There is, of course, another alternative—that the consumer is not alone, and that corporations could realize thinner margins on their devices. Apple makes a 60% gross margin on each device, and as I posted over the weekend from the Bloomberg report, there's a direct correlation between Apple's increasing profit margin and Foxconn's shrinking one, which now has been halved since they started working with Apple and hovers at around 1.5%.

I love that Mr. Autor speaks with such clean authority: This is the way capitalism is supposed to work. The corporations do their part, and then if consumers make the strategic mistake of caring about anything or anyone, the responsibility is entirely and totally theirs.

It also does a really disgusting thing—it transfers the direct responsibility for these conditions from the corporations, whom we naturally have expected to follow the rule of law and have not, and instead blames the users. It equates the public looking for the cheapest electronic at Amazon as being totally morally equivalent with the ethical decisions Apple made when it systematically ignored its own evidence for years and continued to work people to death.

This is presented toward the top of the article in a blase manner, as though it is so obvious it does not require discussion.

I see this again and again, where even organizations like the NYT will give these views a broad foundation, without any dissent presented, despite the fact that the largest pressure that has led to this situation is not a rapacious customer base but the unending hunger of the corporations to increase their profit margins at all costs.

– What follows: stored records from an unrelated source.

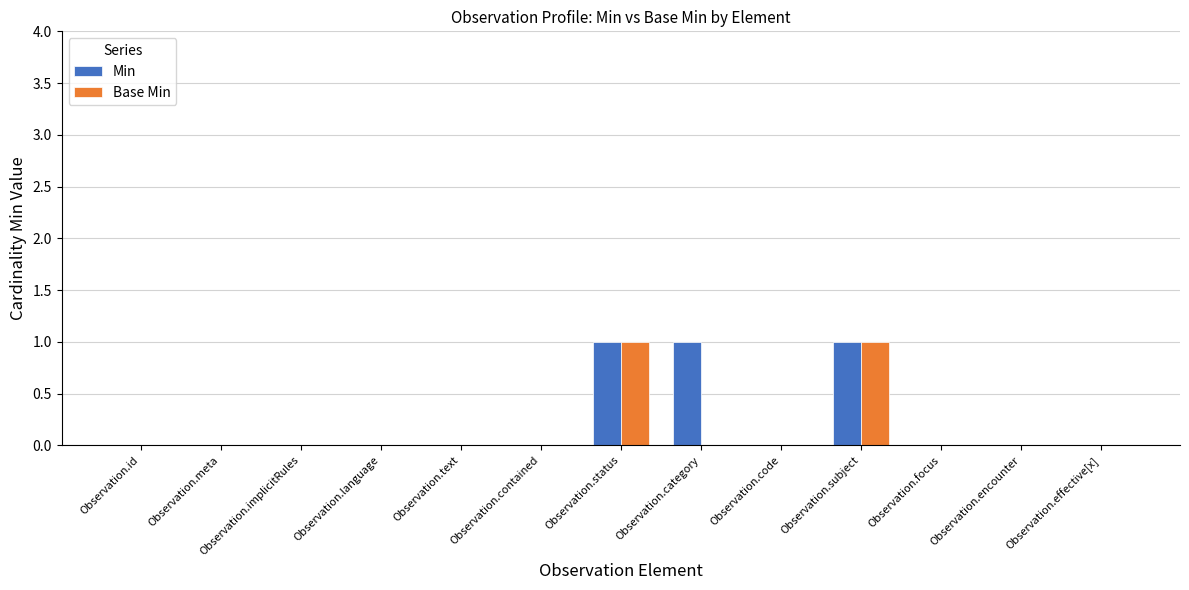

How many groups of bars are there?

13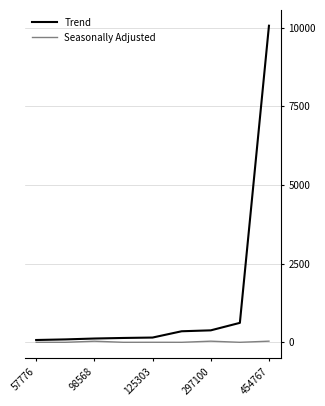

Which series has the widest spread of values?

Trend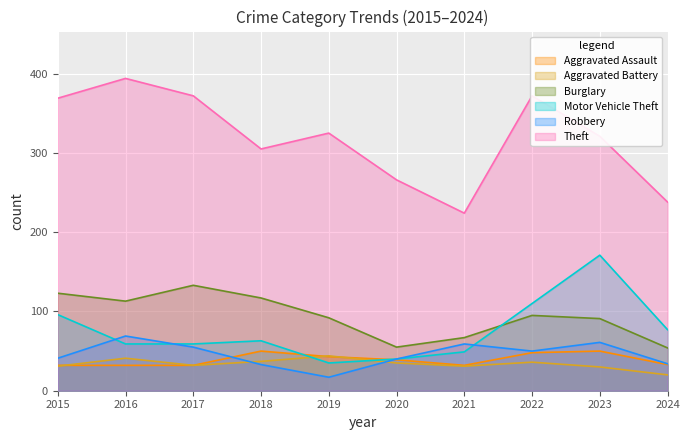

Rank the categories by Motor Vehicle Theft value from highest to lowest.

2023, 2022, 2015, 2024, 2018, 2016, 2017, 2021, 2020, 2019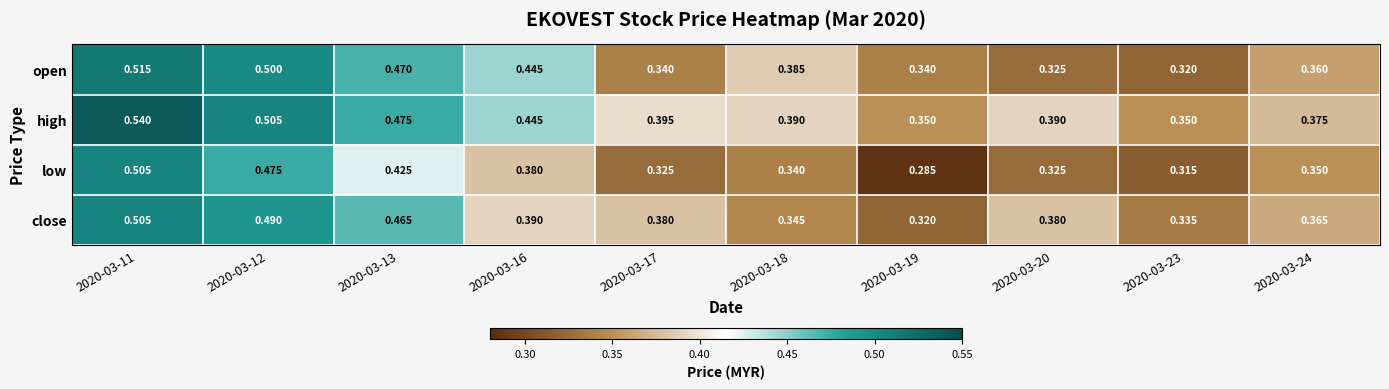

Which series has the largest total across all categories?

high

Mr. Duhigg and Mr. Barboza's work in documenting the stories at Foxconn have been admirable. I hope they will apply the same kind of rigor to their analysis—just as responsibility for the creation of this situation did not derive directly and wholly from the public, and even though it is the people who often have the role of cleaning up these messes, it doesn't mean they are culpable in a direct way for the crimes.